# Help



## robo mantis (Oct 19, 2005)

i can't get my European mantis egg off the roof of my mantis cage and i can't fit a razor in the postition the egg is in.


----------



## Ian (Oct 19, 2005)

What material has it been laid on?

Cheers,

Ian


----------



## robo mantis (Oct 19, 2005)

a critter keeper lid does that help


----------



## Ian (Oct 19, 2005)

I see, why can you not slide a blade underneath the ooth, and ease it off?

Cheers,

Ian


----------



## robo mantis (Oct 19, 2005)

it has like a circle thing that you could pop out but it is hard to pop out when an egg is on it also i have a female in there


----------



## ibanez_freak (Oct 20, 2005)

Why not move the female?

Cheers, Cameron.


----------



## Ian (Oct 20, 2005)

lol, exactly my response. If not, then just incubate the ootheca in the tank.

Cheers,

Ian


----------



## robo mantis (Oct 20, 2005)

the holes at the top are to big the nymphs can walk right through them


----------



## ibanez_freak (Oct 20, 2005)

Hi,

try sticking some very fine mesh artound the top to avoid escapies.

Cheers, Cameron.


----------



## robo mantis (Oct 20, 2005)

ok but i want to refrigerate it and hatch it in spring


----------



## Jackson (Oct 20, 2005)

How about....

Remove the lid with the ooth still attached, place in a plastic bag then put in the fridge until your ready to hatch it.

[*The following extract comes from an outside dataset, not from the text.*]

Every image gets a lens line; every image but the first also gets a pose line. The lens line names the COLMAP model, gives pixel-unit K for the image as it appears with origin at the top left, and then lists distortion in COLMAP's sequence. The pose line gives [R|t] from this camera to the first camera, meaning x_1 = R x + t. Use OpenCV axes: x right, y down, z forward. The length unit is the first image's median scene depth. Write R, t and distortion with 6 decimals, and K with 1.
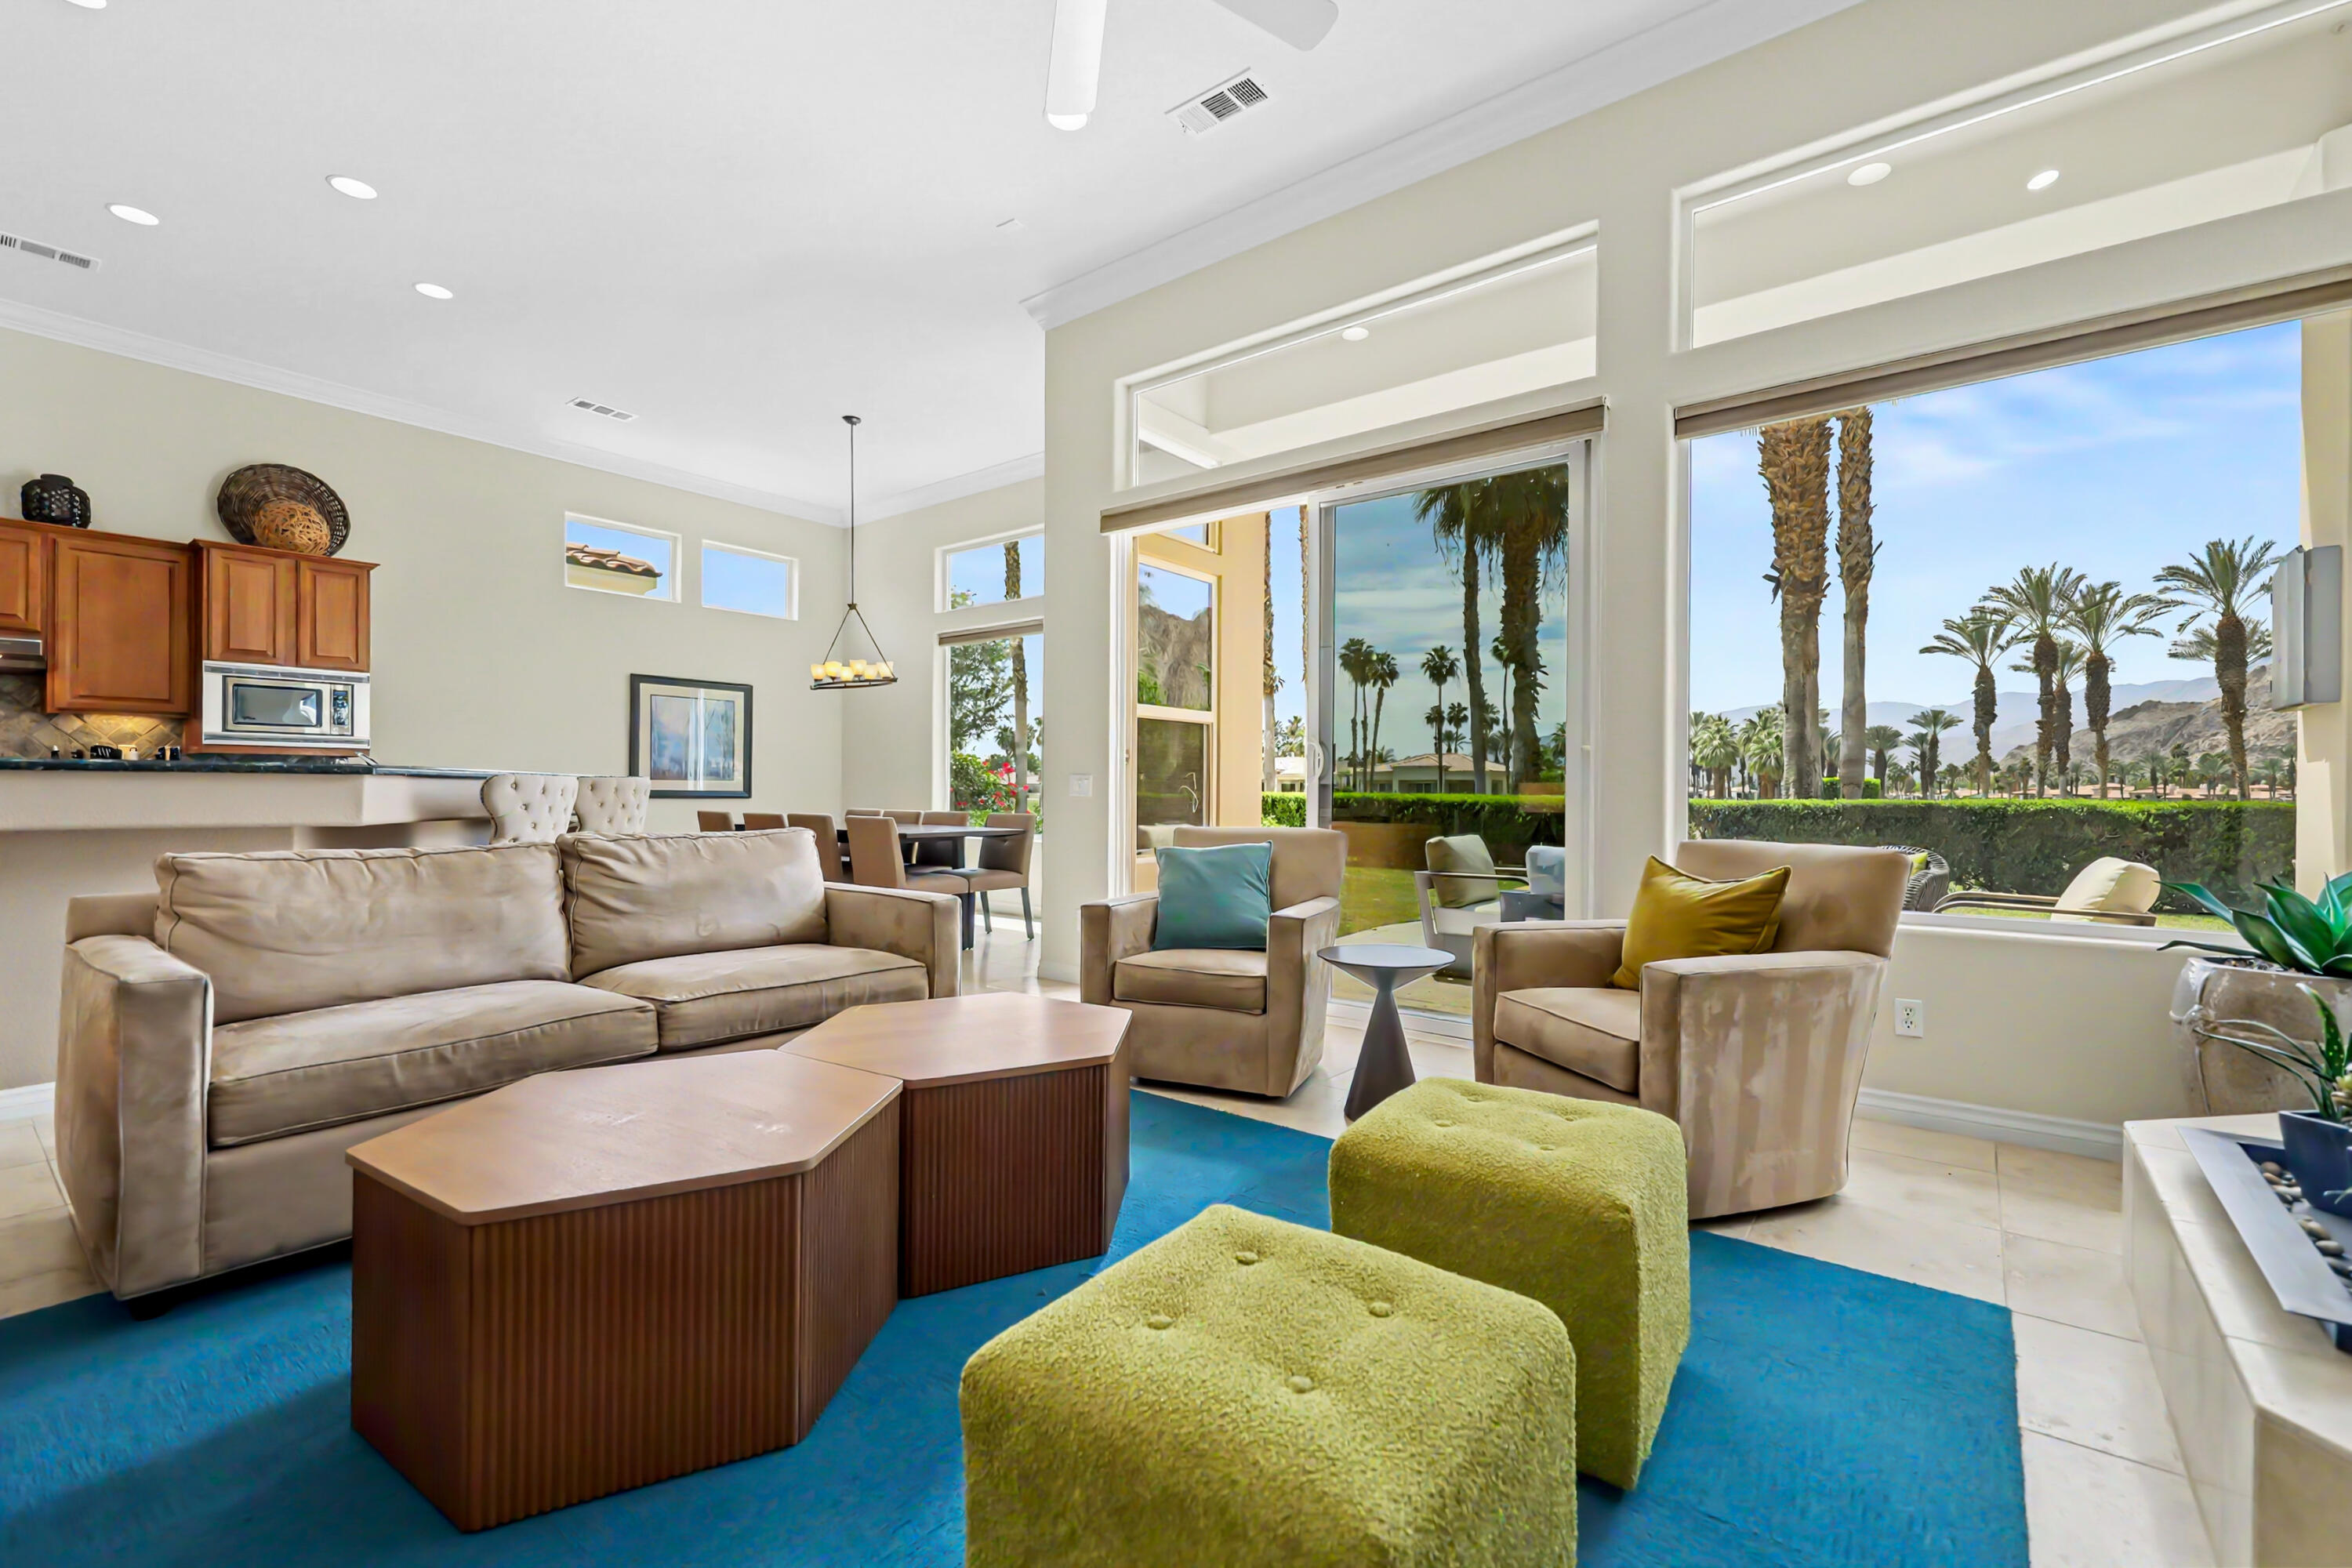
lens RADIAL K [[1011.1, 0, 1178.4], [0, 1011.1, 791.4], [0, 0, 1]] dist [-0.002042, -0.000388]
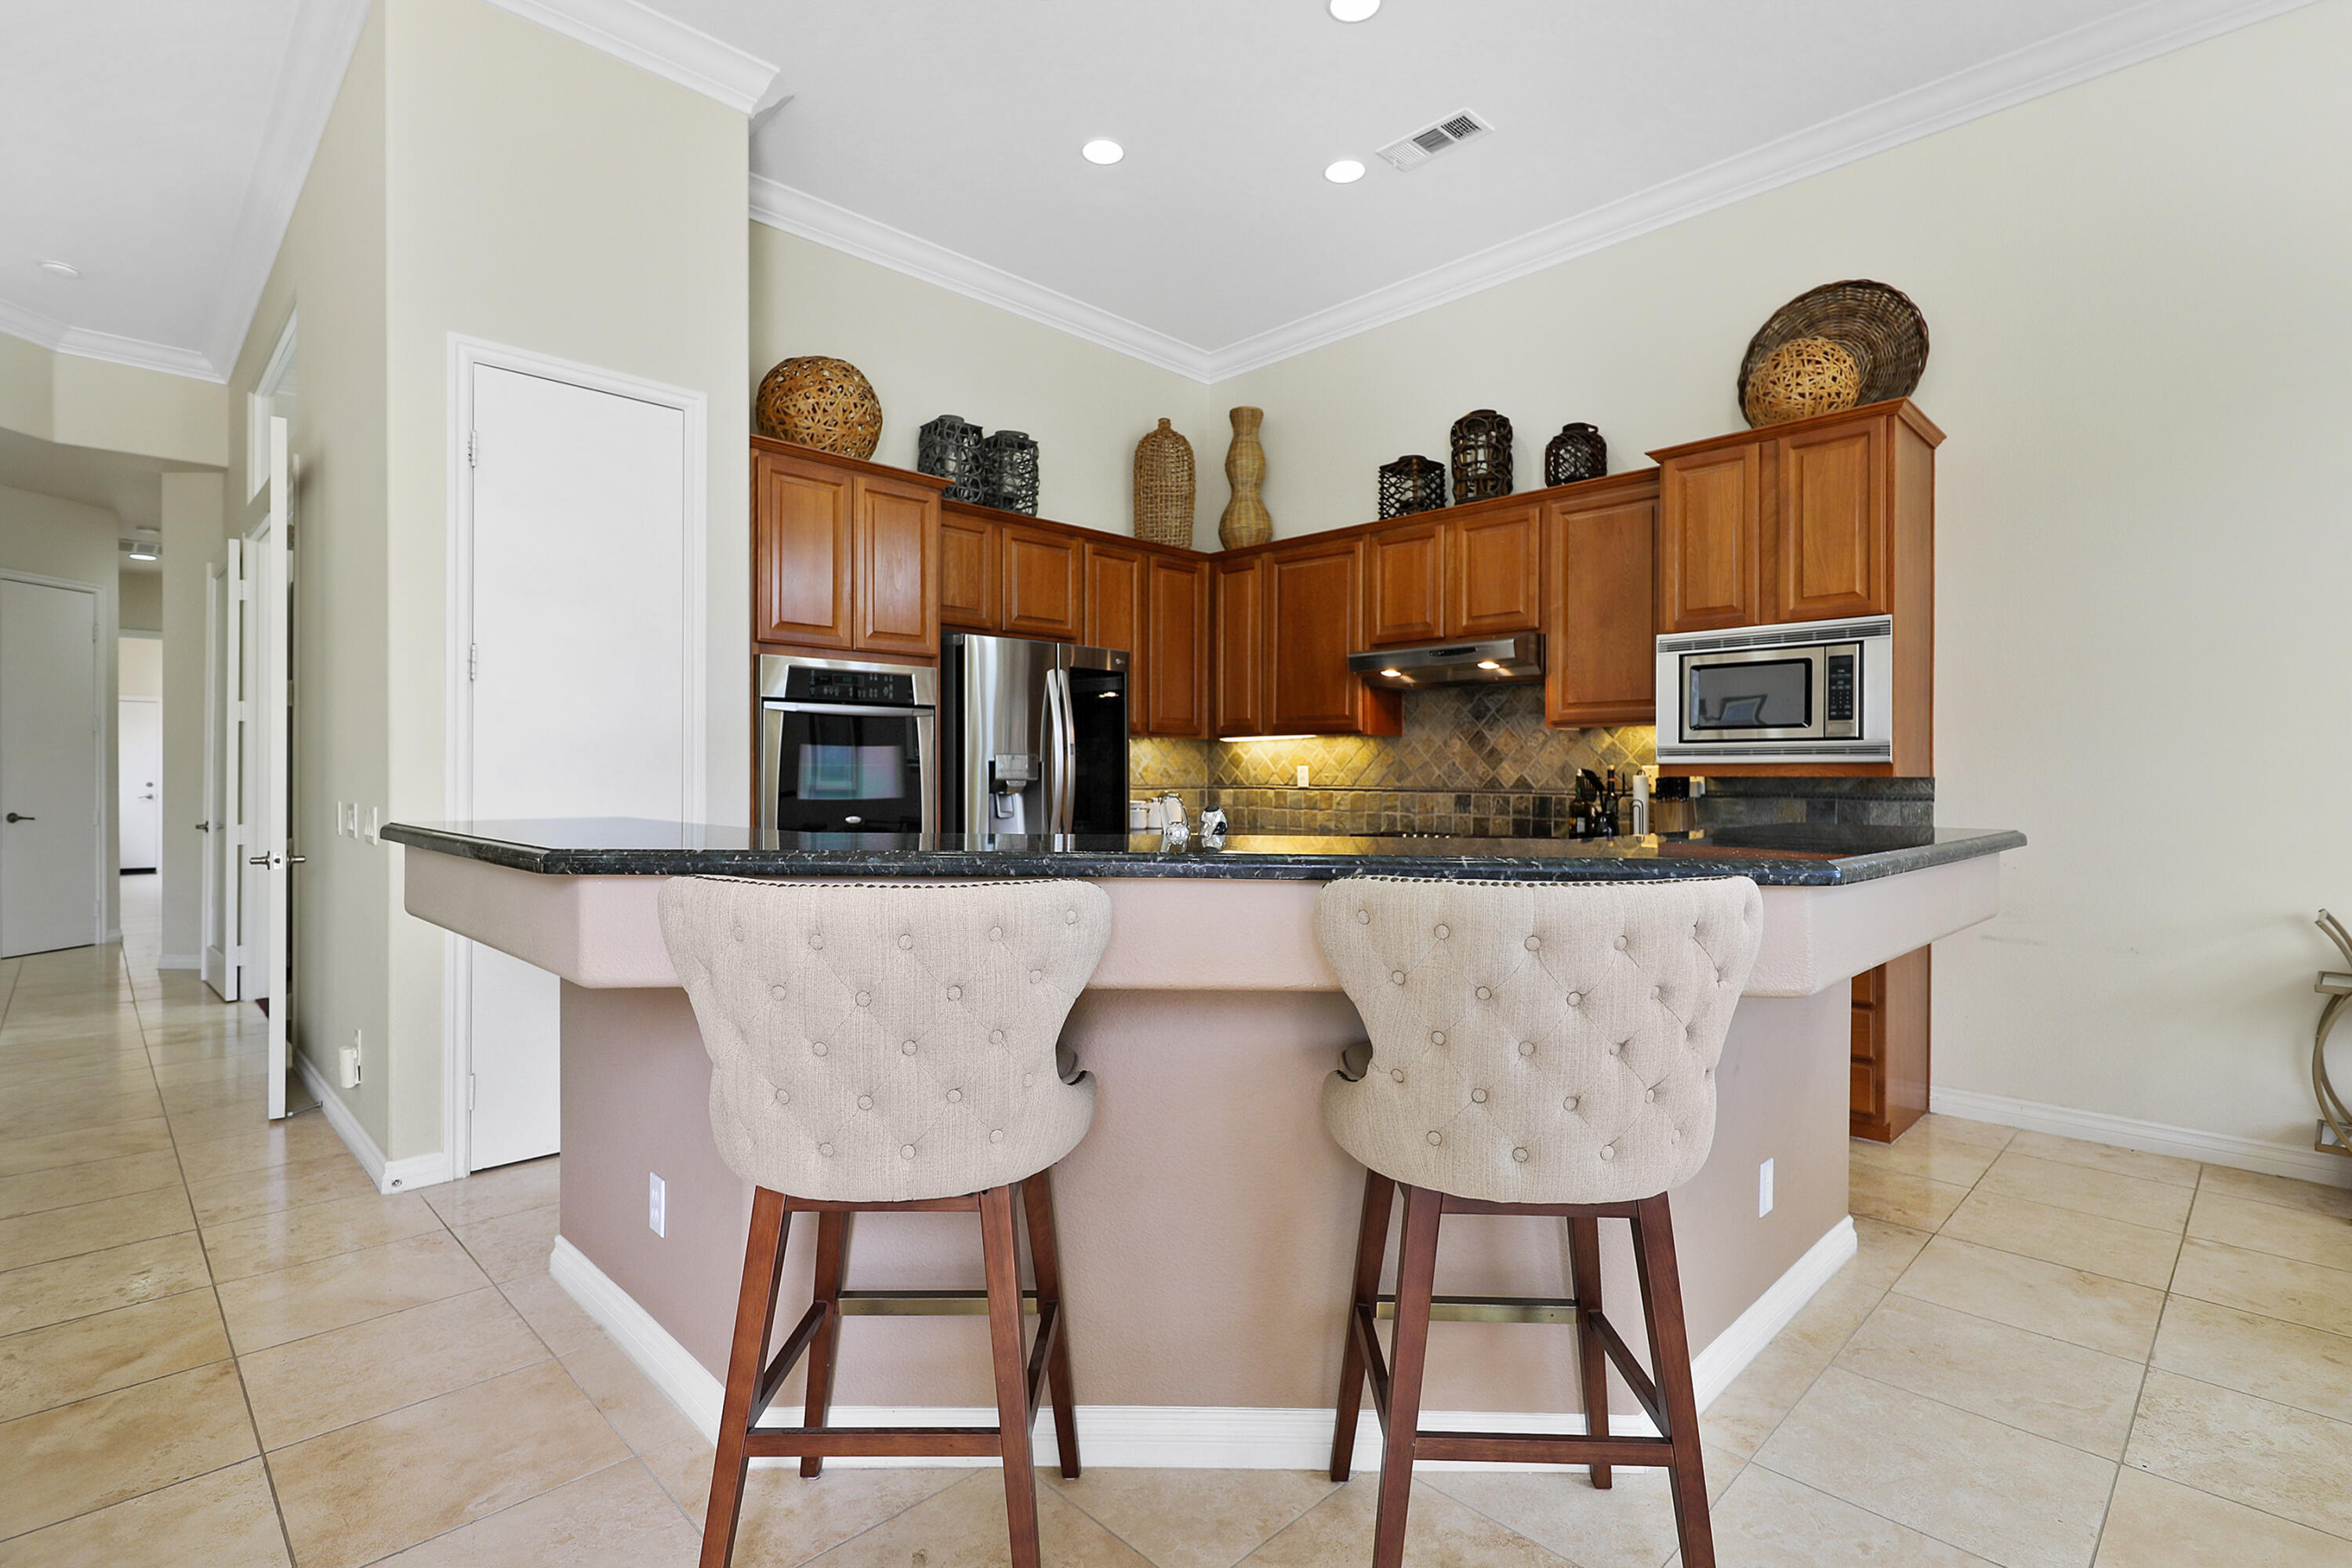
lens RADIAL K [[1095.3, 0, 1185.7], [0, 1095.3, 786.5], [0, 0, 1]] dist [0.001473, -0.000091]
pose [[-0.114033, 0.000294, -0.993477, -0.220840], [-0.001518, 0.999999, 0.000470, -0.031035], [0.993476, 0.001562, -0.114032, 0.766157]]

Then get some cotton or fishing line and attach it to the lid. Then suspend the lid from a container or fish tank you can hatch then mantids in.

For the meantime you can keep the adult female in the same Geo-tank but put some netting across the top and attach with an elastic band.

Does this work for you?


----------



## robo mantis (Oct 20, 2005)

thanks i think i'll try it


----------